**YOUR ASSIGNMENT**
Please write out the data exactly, line by line.

Transcribed page contents
-.-.-

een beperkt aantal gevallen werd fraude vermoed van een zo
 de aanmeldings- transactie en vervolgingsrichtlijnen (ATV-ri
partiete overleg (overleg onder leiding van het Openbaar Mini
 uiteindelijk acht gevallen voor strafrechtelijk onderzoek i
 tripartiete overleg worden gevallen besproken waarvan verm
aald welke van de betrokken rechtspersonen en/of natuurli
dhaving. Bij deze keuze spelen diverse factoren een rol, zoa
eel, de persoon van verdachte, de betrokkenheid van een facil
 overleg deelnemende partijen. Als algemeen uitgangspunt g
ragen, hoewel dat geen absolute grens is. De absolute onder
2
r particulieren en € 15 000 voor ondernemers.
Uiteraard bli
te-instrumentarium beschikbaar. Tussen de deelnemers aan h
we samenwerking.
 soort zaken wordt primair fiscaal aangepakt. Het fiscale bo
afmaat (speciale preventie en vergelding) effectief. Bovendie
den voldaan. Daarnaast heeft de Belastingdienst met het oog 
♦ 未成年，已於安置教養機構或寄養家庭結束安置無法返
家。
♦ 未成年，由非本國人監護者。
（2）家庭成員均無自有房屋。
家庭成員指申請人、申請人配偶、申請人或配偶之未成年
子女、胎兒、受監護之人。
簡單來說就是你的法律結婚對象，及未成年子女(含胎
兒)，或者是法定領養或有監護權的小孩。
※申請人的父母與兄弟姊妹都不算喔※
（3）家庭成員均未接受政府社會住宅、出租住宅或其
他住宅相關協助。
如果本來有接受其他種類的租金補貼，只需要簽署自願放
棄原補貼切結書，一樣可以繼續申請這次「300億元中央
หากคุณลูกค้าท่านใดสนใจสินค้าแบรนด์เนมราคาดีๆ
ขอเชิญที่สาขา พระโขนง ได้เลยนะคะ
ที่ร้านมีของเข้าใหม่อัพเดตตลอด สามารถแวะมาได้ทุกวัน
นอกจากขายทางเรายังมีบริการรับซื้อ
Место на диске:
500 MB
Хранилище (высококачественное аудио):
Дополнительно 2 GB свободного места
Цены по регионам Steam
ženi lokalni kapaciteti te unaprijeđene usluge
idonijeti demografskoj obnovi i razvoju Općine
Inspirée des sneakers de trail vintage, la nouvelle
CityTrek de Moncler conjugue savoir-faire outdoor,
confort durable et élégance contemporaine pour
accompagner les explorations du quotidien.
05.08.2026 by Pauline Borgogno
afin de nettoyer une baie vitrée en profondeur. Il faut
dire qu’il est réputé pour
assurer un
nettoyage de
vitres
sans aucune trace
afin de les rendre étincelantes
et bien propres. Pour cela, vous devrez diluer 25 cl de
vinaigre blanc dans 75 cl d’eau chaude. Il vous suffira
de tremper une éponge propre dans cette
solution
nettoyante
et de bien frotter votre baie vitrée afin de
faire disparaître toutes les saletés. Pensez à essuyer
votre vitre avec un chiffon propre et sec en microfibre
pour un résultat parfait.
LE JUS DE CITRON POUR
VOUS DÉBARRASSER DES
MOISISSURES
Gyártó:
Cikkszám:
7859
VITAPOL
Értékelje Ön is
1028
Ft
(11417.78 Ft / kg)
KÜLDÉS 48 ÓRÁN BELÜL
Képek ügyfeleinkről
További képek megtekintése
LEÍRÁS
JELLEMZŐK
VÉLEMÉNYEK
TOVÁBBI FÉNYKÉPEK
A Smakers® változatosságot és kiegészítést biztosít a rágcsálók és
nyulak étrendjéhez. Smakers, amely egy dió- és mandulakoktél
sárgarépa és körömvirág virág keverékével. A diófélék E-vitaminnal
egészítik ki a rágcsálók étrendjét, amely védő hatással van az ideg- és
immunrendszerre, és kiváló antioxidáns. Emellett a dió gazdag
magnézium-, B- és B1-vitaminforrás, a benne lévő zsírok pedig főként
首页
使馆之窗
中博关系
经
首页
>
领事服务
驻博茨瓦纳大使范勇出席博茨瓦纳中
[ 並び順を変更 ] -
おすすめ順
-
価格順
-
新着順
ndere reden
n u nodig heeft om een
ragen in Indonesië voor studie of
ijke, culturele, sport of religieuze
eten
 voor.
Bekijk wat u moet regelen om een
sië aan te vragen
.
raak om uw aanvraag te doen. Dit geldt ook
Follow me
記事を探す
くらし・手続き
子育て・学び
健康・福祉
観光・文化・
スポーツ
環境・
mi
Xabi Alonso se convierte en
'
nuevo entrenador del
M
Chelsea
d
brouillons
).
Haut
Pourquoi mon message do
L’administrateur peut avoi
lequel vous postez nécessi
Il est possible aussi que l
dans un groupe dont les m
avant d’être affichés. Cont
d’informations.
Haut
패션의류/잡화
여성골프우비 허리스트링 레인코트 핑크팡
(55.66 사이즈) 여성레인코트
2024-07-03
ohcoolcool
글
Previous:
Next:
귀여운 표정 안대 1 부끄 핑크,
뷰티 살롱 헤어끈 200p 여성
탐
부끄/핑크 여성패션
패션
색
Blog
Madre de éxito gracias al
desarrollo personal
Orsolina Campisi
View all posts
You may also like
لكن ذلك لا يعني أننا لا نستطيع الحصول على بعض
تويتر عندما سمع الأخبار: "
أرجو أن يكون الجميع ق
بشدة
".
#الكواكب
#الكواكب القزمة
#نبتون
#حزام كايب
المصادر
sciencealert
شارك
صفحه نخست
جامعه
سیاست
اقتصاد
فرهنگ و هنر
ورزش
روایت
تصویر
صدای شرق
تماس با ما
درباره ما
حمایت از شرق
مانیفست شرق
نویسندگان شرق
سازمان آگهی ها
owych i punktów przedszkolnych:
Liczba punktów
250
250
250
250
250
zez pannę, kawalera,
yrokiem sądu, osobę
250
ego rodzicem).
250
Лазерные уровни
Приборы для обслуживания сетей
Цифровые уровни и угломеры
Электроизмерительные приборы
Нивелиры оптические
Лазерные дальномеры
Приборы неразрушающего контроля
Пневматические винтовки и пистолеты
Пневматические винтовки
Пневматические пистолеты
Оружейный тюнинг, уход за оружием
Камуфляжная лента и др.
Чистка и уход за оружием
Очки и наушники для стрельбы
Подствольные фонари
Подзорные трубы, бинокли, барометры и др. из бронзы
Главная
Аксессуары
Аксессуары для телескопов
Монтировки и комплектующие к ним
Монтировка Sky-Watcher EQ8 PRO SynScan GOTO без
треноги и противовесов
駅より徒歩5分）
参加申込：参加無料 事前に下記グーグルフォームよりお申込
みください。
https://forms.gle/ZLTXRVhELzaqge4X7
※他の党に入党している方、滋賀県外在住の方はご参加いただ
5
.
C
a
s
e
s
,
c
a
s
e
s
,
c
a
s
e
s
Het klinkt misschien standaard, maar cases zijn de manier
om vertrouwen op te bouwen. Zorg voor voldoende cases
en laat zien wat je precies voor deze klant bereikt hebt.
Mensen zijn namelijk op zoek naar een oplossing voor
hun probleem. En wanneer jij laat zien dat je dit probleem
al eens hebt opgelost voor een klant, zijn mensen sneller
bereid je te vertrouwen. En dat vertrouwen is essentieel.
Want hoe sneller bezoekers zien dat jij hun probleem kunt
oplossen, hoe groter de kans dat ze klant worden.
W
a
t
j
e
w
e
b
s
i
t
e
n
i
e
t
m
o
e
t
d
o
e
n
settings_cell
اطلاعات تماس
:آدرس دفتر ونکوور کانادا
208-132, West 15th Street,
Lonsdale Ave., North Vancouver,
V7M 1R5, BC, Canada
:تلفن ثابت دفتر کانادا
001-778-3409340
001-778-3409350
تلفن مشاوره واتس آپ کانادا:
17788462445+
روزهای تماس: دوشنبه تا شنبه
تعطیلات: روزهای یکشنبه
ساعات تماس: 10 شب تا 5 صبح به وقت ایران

-.-.-

**SOLUTION BELOW**
een beperkt aantal gevallen werd fraude vermoed van een zo
 de aanmeldings- transactie en vervolgingsrichtlijnen (ATV-ri
partiete overleg (overleg onder leiding van het Openbaar Mini
 uiteindelijk acht gevallen voor strafrechtelijk onderzoek i
 tripartiete overleg worden gevallen besproken waarvan verm
aald welke van de betrokken rechtspersonen en/of natuurli
dhaving. Bij deze keuze spelen diverse factoren een rol, zoa
eel, de persoon van verdachte, de betrokkenheid van een facil
 overleg deelnemende partijen. Als algemeen uitgangspunt g
ragen, hoewel dat geen absolute grens is. De absolute onder
2
r particulieren en € 15 000 voor ondernemers.
Uiteraard bli
te-instrumentarium beschikbaar. Tussen de deelnemers aan h
we samenwerking.
 soort zaken wordt primair fiscaal aangepakt. Het fiscale bo
afmaat (speciale preventie en vergelding) effectief. Bovendie
den voldaan. Daarnaast heeft de Belastingdienst met het oog 
♦ 未成年，已於安置教養機構或寄養家庭結束安置無法返
家。
♦ 未成年，由非本國人監護者。
（2）家庭成員均無自有房屋。
家庭成員指申請人、申請人配偶、申請人或配偶之未成年
子女、胎兒、受監護之人。
簡單來說就是你的法律結婚對象，及未成年子女(含胎
兒)，或者是法定領養或有監護權的小孩。
※申請人的父母與兄弟姊妹都不算喔※
（3）家庭成員均未接受政府社會住宅、出租住宅或其
他住宅相關協助。
如果本來有接受其他種類的租金補貼，只需要簽署自願放
棄原補貼切結書，一樣可以繼續申請這次「300億元中央
หากคุณลูกค้าท่านใดสนใจสินค้าแบรนด์เนมราคาดีๆ
ขอเชิญที่สาขา พระโขนง ได้เลยนะคะ
ที่ร้านมีของเข้าใหม่อัพเดตตลอด สามารถแวะมาได้ทุกวัน
นอกจากขายทางเรายังมีบริการรับซื้อ
Место на диске:
500 MB
Хранилище (высококачественное аудио):
Дополнительно 2 GB свободного места
Цены по регионам Steam
ženi lokalni kapaciteti te unaprijeđene usluge
idonijeti demografskoj obnovi i razvoju Općine
Inspirée des sneakers de trail vintage, la nouvelle
CityTrek de Moncler conjugue savoir-faire outdoor,
confort durable et élégance contemporaine pour
accompagner les explorations du quotidien.
05.08.2026 by Pauline Borgogno
afin de nettoyer une baie vitrée en profondeur. Il faut
dire qu’il est réputé pour
assurer un
nettoyage de
vitres
sans aucune trace
afin de les rendre étincelantes
et bien propres. Pour cela, vous devrez diluer 25 cl de
vinaigre blanc dans 75 cl d’eau chaude. Il vous suffira
de tremper une éponge propre dans cette
solution
nettoyante
et de bien frotter votre baie vitrée afin de
faire disparaître toutes les saletés. Pensez à essuyer
votre vitre avec un chiffon propre et sec en microfibre
pour un résultat parfait.
LE JUS DE CITRON POUR
VOUS DÉBARRASSER DES
MOISISSURES
Gyártó:
Cikkszám:
7859
VITAPOL
Értékelje Ön is
1028
Ft
(11417.78 Ft / kg)
KÜLDÉS 48 ÓRÁN BELÜL
Képek ügyfeleinkről
További képek megtekintése
LEÍRÁS
JELLEMZŐK
VÉLEMÉNYEK
TOVÁBBI FÉNYKÉPEK
A Smakers® változatosságot és kiegészítést biztosít a rágcsálók és
nyulak étrendjéhez. Smakers, amely egy dió- és mandulakoktél
sárgarépa és körömvirág virág keverékével. A diófélék E-vitaminnal
egészítik ki a rágcsálók étrendjét, amely védő hatással van az ideg- és
immunrendszerre, és kiváló antioxidáns. Emellett a dió gazdag
magnézium-, B- és B1-vitaminforrás, a benne lévő zsírok pedig főként
首页
使馆之窗
中博关系
经
首页
>
领事服务
驻博茨瓦纳大使范勇出席博茨瓦纳中
[ 並び順を変更 ] -
おすすめ順
-
価格順
-
新着順
ndere reden
n u nodig heeft om een
ragen in Indonesië voor studie of
ijke, culturele, sport of religieuze
eten
 voor.
Bekijk wat u moet regelen om een
sië aan te vragen
.
raak om uw aanvraag te doen. Dit geldt ook
Follow me
記事を探す
くらし・手続き
子育て・学び
健康・福祉
観光・文化・
スポーツ
環境・
mi
Xabi Alonso se convierte en
'
nuevo entrenador del
M
Chelsea
d
brouillons
).
Haut
Pourquoi mon message do
L’administrateur peut avoi
lequel vous postez nécessi
Il est possible aussi que l
dans un groupe dont les m
avant d’être affichés. Cont
d’informations.
Haut
패션의류/잡화
여성골프우비 허리스트링 레인코트 핑크팡
(55.66 사이즈) 여성레인코트
2024-07-03
ohcoolcool
글
Previous:
Next:
귀여운 표정 안대 1 부끄 핑크,
뷰티 살롱 헤어끈 200p 여성
탐
부끄/핑크 여성패션
패션
색
Blog
Madre de éxito gracias al
desarrollo personal
Orsolina Campisi
View all posts
You may also like
لكن ذلك لا يعني أننا لا نستطيع الحصول على بعض
تويتر عندما سمع الأخبار: "
أرجو أن يكون الجميع ق
بشدة
".
#الكواكب
#الكواكب القزمة
#نبتون
#حزام كايب
المصادر
sciencealert
شارك
صفحه نخست
جامعه
سیاست
اقتصاد
فرهنگ و هنر
ورزش
روایت
تصویر
صدای شرق
تماس با ما
درباره ما
حمایت از شرق
مانیفست شرق
نویسندگان شرق
سازمان آگهی ها
owych i punktów przedszkolnych:
Liczba punktów
250
250
250
250
250
zez pannę, kawalera,
yrokiem sądu, osobę
250
ego rodzicem).
250
Лазерные уровни
Приборы для обслуживания сетей
Цифровые уровни и угломеры
Электроизмерительные приборы
Нивелиры оптические
Лазерные дальномеры
Приборы неразрушающего контроля
Пневматические винтовки и пистолеты
Пневматические винтовки
Пневматические пистолеты
Оружейный тюнинг, уход за оружием
Камуфляжная лента и др.
Чистка и уход за оружием
Очки и наушники для стрельбы
Подствольные фонари
Подзорные трубы, бинокли, барометры и др. из бронзы
Главная
Аксессуары
Аксессуары для телескопов
Монтировки и комплектующие к ним
Монтировка Sky-Watcher EQ8 PRO SynScan GOTO без
треноги и противовесов
駅より徒歩5分）
参加申込：参加無料 事前に下記グーグルフォームよりお申込
みください。
https://forms.gle/ZLTXRVhELzaqge4X7
※他の党に入党している方、滋賀県外在住の方はご参加いただ
5
.
C
a
s
e
s
,
c
a
s
e
s
,
c
a
s
e
s
Het klinkt misschien standaard, maar cases zijn de manier
om vertrouwen op te bouwen. Zorg voor voldoende cases
en laat zien wat je precies voor deze klant bereikt hebt.
Mensen zijn namelijk op zoek naar een oplossing voor
hun probleem. En wanneer jij laat zien dat je dit probleem
al eens hebt opgelost voor een klant, zijn mensen sneller
bereid je te vertrouwen. En dat vertrouwen is essentieel.
Want hoe sneller bezoekers zien dat jij hun probleem kunt
oplossen, hoe groter de kans dat ze klant worden.
W
a
t
j
e
w
e
b
s
i
t
e
n
i
e
t
m
o
e
t
d
o
e
n
settings_cell
اطلاعات تماس
:آدرس دفتر ونکوور کانادا
208-132, West 15th Street,
Lonsdale Ave., North Vancouver,
V7M 1R5, BC, Canada
:تلفن ثابت دفتر کانادا
001-778-3409340
001-778-3409350
تلفن مشاوره واتس آپ کانادا:
17788462445+
روزهای تماس: دوشنبه تا شنبه
تعطیلات: روزهای یکشنبه
ساعات تماس: 10 شب تا 5 صبح به وقت ایران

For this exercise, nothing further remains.